Risk and Crisis Management. No matter how well drafted your process is, it is still not complete until a discourse for the unlikely is included as well. Why do the flight attendants always announce “in the unlikely event of an emergency landing…”? Define the actions required and their sequence if the unlikely is to occur.
While I am only touching upon the topics of Critical Success Factors, Key Performance Indicators, & Risk and Crisis Management, these, however, are separate fields of study in themselves and are not being detailed here.
We can also say it’s an alternate version of the PDCA: the Plan-Do-Check-Act cycle. You start with the end in mind and work backwards.
- Planning the pathway, actions and resources required, responsibilities, inter dependencies, enablers and target dates. Essentially, yet again, detours are rarely planned. Right at this stage, plan the plan B for the time when there could be a bottleneck or the ideal situation would completely fall off the tracks.
- This would be followed by the Do part or the actual action, in simpler words, performing as per the plan. This is the least important phase. Suppose you have to bake a cake. You have gathered the ingredients, baking gear and the recipe. Now you just have to mix everything up as it states in the recipe.

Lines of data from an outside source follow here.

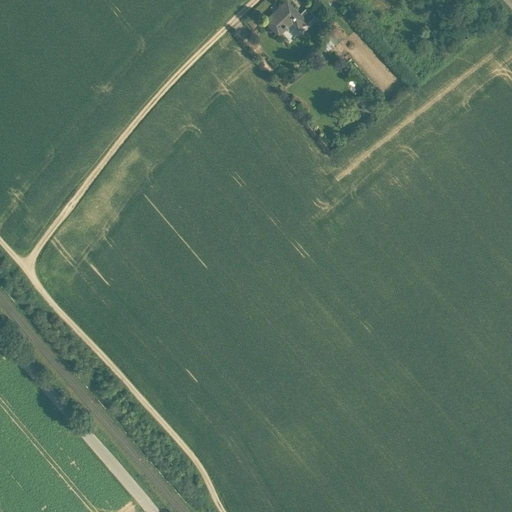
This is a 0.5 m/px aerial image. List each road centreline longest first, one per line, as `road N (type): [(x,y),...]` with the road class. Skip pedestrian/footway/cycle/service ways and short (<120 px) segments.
road 1 (track): [(23,267),(98,165),(264,0)]
road 2 (track): [(227,511),(196,459),(0,241)]
road 3 (unclassified): [(151,511),(0,337)]
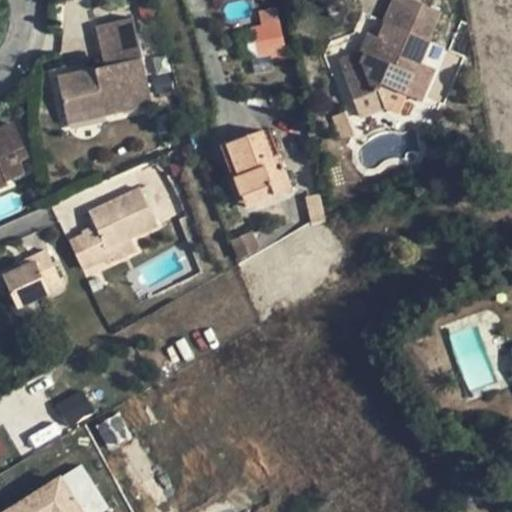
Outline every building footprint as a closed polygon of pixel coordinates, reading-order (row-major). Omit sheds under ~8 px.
[(147,0),(144,0),(139,1),(142,15),(151,13),(147,0)] [(439,15),(406,0),(393,0),(376,40),(367,36),(360,53),(359,63),(341,70),(353,101),(379,91),(383,83),(406,93),(420,99),(433,69),(419,62),(439,15)] [(133,18),(104,24),(113,64),(104,66),(58,77),(66,117),(104,109),(105,115),(153,105),(133,18)] [(288,52),(283,23),(266,26),(272,55),(288,52)] [(104,24),(95,26),(104,66),(113,64),(104,24)] [(429,45),(422,63),(437,68),(443,50),(429,45)] [(339,62),(341,70),(359,63),(360,53),(339,62)] [(169,75),(153,79),(156,94),(172,91),(169,75)] [(383,83),(379,91),(384,106),(397,112),(406,93),(383,83)] [(379,91),(353,101),(359,116),(384,106),(379,91)] [(104,109),(66,117),(68,124),(105,115),(104,109)] [(0,188),(7,185),(5,181),(25,173),(20,160),(28,156),(14,123),(0,129),(0,188)] [(262,132),(228,145),(239,175),(235,177),(241,194),(272,183),(276,193),(291,187),(284,171),(277,173),(271,157),(262,132)] [(239,175),(228,145),(221,147),(233,177),(235,177),(239,175)] [(277,173),(284,171),(278,155),(271,157),(277,173)] [(175,162),(166,166),(171,179),(180,176),(175,162)] [(272,183),(241,194),(245,204),(276,193),(272,183)] [(318,183),(306,186),(314,220),(325,216),(318,183)] [(161,217),(146,185),(139,188),(154,220),(161,217)] [(154,220),(139,188),(90,212),(96,226),(82,232),(83,235),(97,264),(112,258),(108,249),(130,239),(157,226),(154,220)] [(279,241),(274,230),(261,236),(266,247),(279,241)] [(259,250),(252,233),(232,241),(239,259),(259,250)] [(97,264),(83,235),(69,241),(83,271),(97,264)] [(135,249),(130,239),(108,249),(112,258),(113,259),(135,249)] [(22,267),(3,276),(17,309),(36,300),(50,294),(48,289),(61,283),(47,250),(33,256),(35,261),(22,267)] [(22,267),(35,261),(33,256),(20,262),(22,267)] [(36,300),(17,309),(24,322),(43,315),(36,300)] [(66,425),(93,414),(84,391),(56,402),(66,425)] [(59,417),(33,432),(42,445),(68,429),(59,417)] [(98,424),(105,444),(122,438),(115,418),(98,424)] [(85,511),(68,482),(16,511),(85,511)]
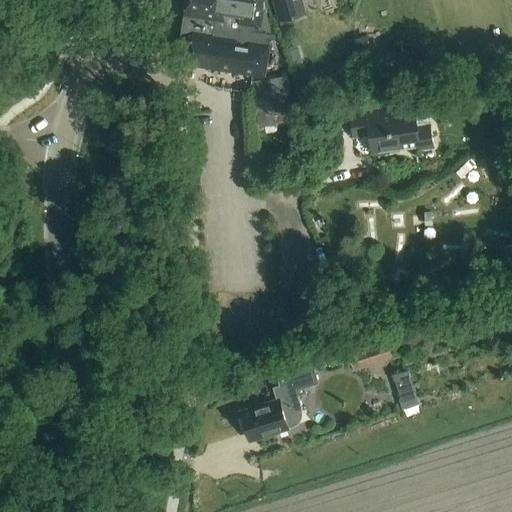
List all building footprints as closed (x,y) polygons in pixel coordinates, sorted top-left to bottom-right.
[(186,0),(183,2),(182,9),(185,12),(179,53),(191,55),(189,67),(266,78),(274,24),(267,0),(186,0)] [(301,0),(275,0),(281,21),(306,13),(301,0)] [(293,121),(291,110),(294,110),(288,76),(253,81),(260,127),(278,124),(293,121)] [(395,112),(394,107),(349,113),(352,137),(369,135),(371,153),(418,146),(418,150),(434,148),(430,124),(418,126),(416,109),(395,112)] [(354,370),(381,362),(392,359),(386,341),(376,345),(349,353),(354,370)] [(397,373),(407,401),(423,396),(414,368),(397,373)] [(276,400),(239,411),(249,443),(290,430),(289,428),(292,427),(294,426),(296,425),(297,424),(299,422),(300,420),(301,418),(302,416),(302,414),(302,412),(302,410),(298,396),(306,394),(304,388),(319,383),(316,375),(273,389),(276,400)]
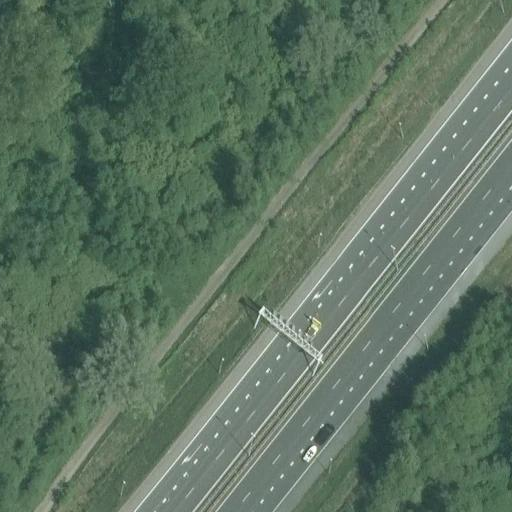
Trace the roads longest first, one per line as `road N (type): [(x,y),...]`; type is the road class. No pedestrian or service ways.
road 1 (unclassified): [(41,511),(75,458),(441,0)]
road 2 (motorway): [(511,82),(172,511)]
road 3 (motorway): [(234,511),(511,159)]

- Subsequently, checking (during the plan roll out or after) whether things are going as per plan, assessing areas of variance or potential areas where variances or non-conformities could arise. For example you have to insert a needle or a knife to assess whether the cake as baked till its core. You realize that the cake has overcooked!
- Your immediate action is to switch off the oven and pull out the cake to avoid further burn out. You scrap off the burnt layer and serve. This is nothing but a correction. What is required next on your part is to understand the reason why this happened in spite of you following the recipe work by word. The root cause analysis, followed by the actions required to prevent a re occurrence of the same variances or non-conformities.
Now, ponder over what if the cake came out perfectly fine!?